[[ Material for the task, beginning ]]

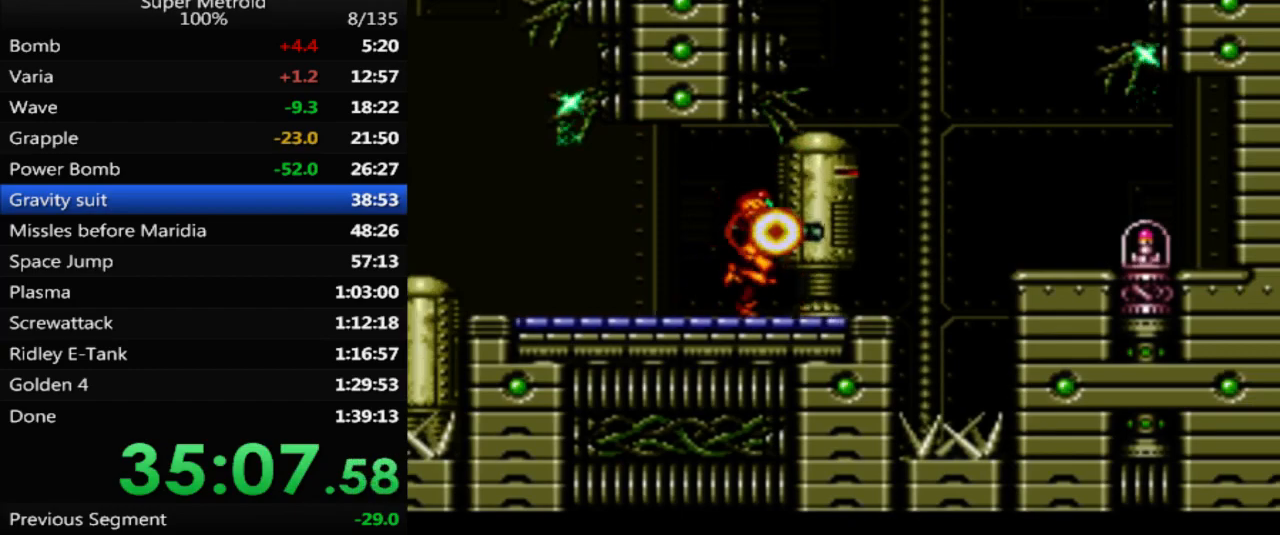
{"buttons": ["X", "DPAD_RIGHT"], "events": [[50, "X", "down"], [133, "X", "up"], [183, "X", "down"], [267, "X", "up"], [333, "X", "down"], [417, "X", "up"], [483, "X", "down"]]}
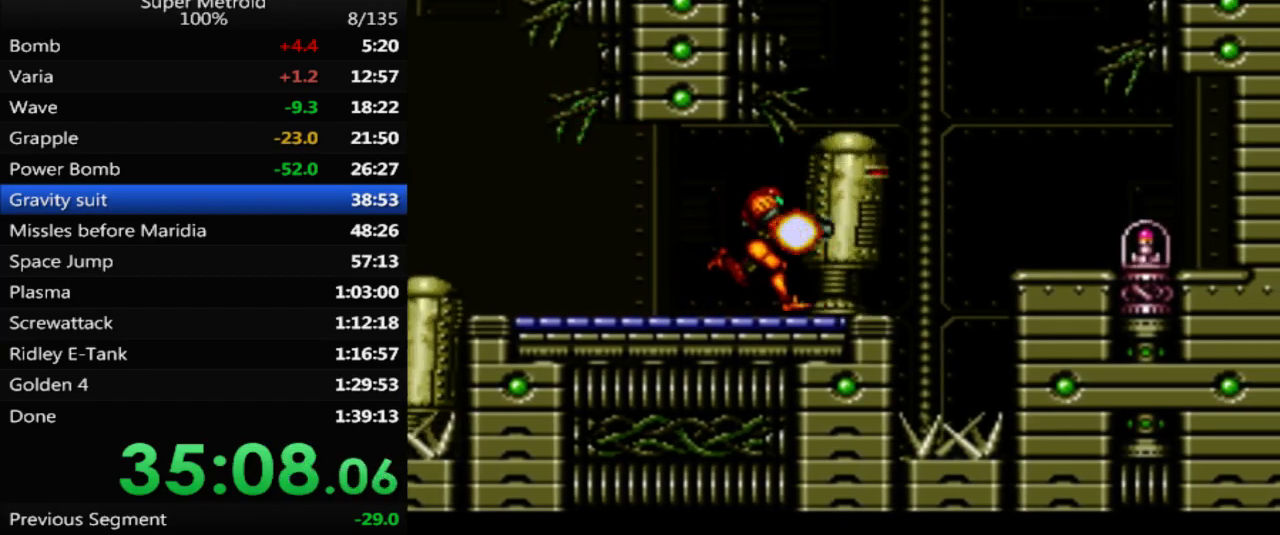
{"buttons": ["DPAD_RIGHT"], "events": [[83, "X", "up"], [133, "X", "down"], [233, "X", "up"], [317, "Y", "down"], [433, "Y", "up"]]}
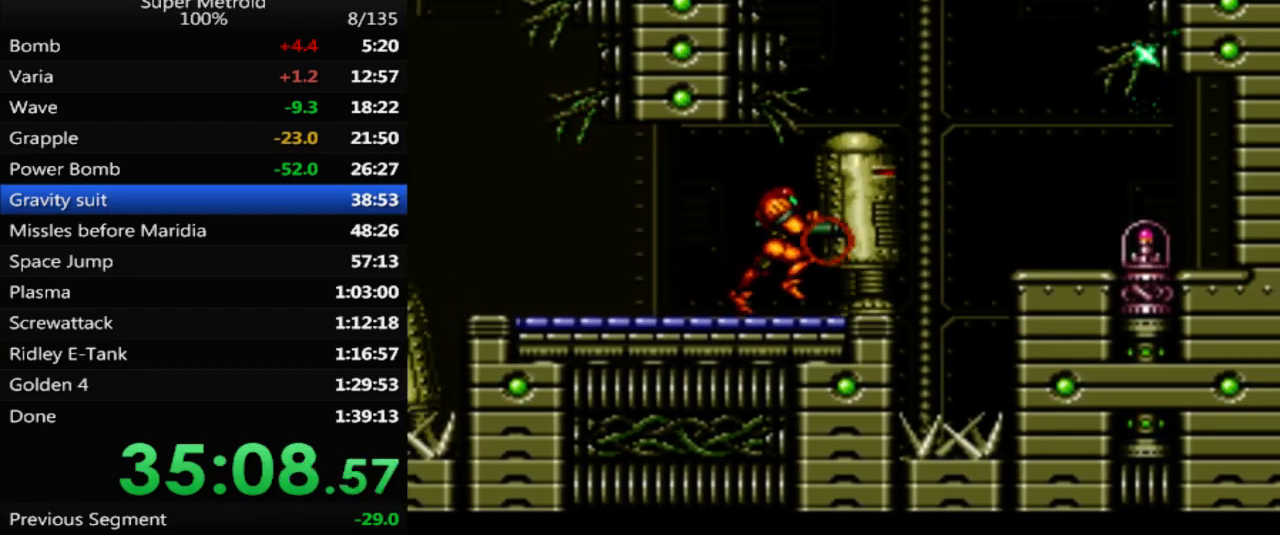
{"buttons": ["A", "DPAD_RIGHT"], "events": [[17, "X", "down"], [100, "X", "up"], [183, "X", "down"], [267, "X", "up"], [350, "A", "down"]]}
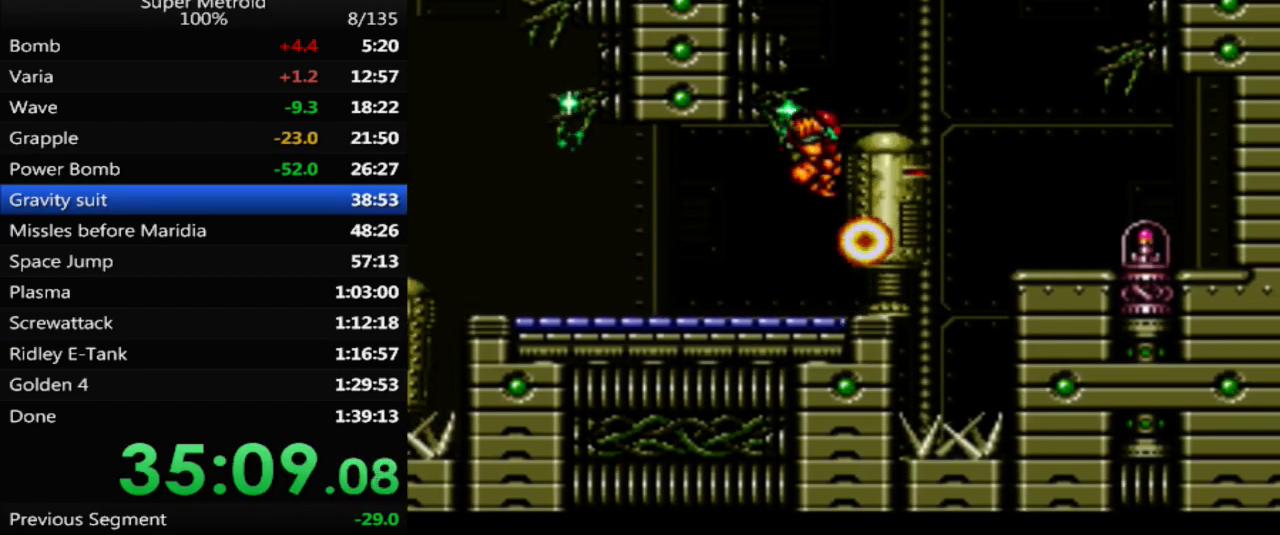
{"buttons": ["DPAD_RIGHT"], "events": [[167, "A", "up"]]}
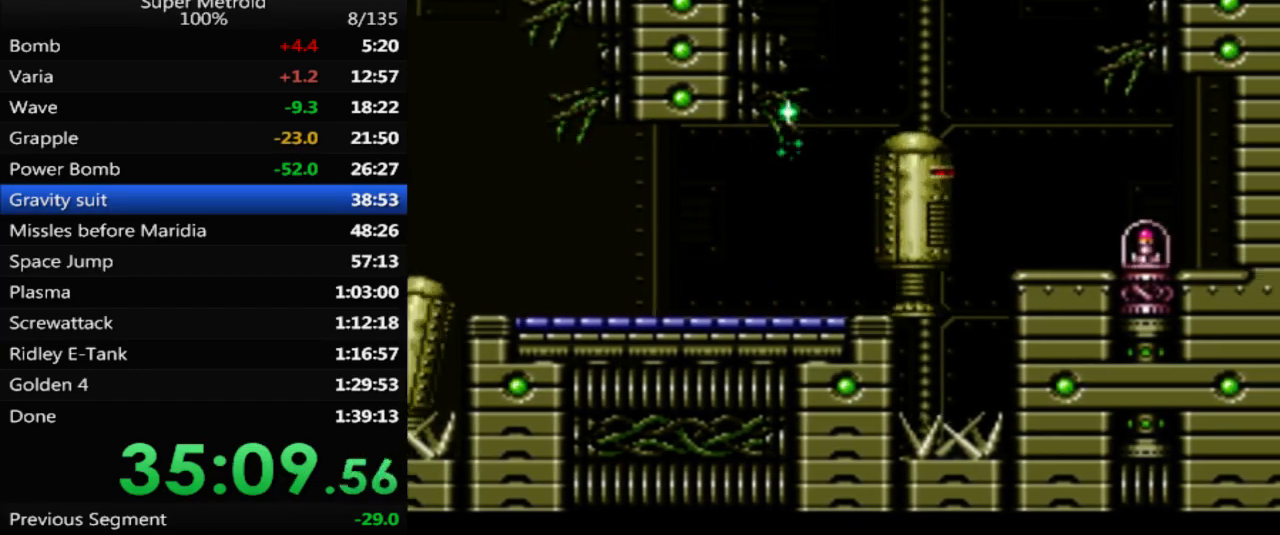
{"buttons": ["B", "DPAD_RIGHT"], "events": [[83, "A", "down"], [250, "A", "up"], [383, "B", "down"]]}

[[ Material for the task, end ]]

Please give the entries again word for word, without any pictures.

{"buttons": ["X", "DPAD_RIGHT"], "events": [[50, "X", "down"], [133, "X", "up"], [183, "X", "down"], [267, "X", "up"], [333, "X", "down"], [417, "X", "up"], [483, "X", "down"]]}
{"buttons": ["DPAD_RIGHT"], "events": [[83, "X", "up"], [133, "X", "down"], [233, "X", "up"], [317, "Y", "down"], [433, "Y", "up"]]}
{"buttons": ["A", "DPAD_RIGHT"], "events": [[17, "X", "down"], [100, "X", "up"], [183, "X", "down"], [267, "X", "up"], [350, "A", "down"]]}
{"buttons": ["DPAD_RIGHT"], "events": [[167, "A", "up"]]}
{"buttons": ["B", "DPAD_RIGHT"], "events": [[83, "A", "down"], [250, "A", "up"], [383, "B", "down"]]}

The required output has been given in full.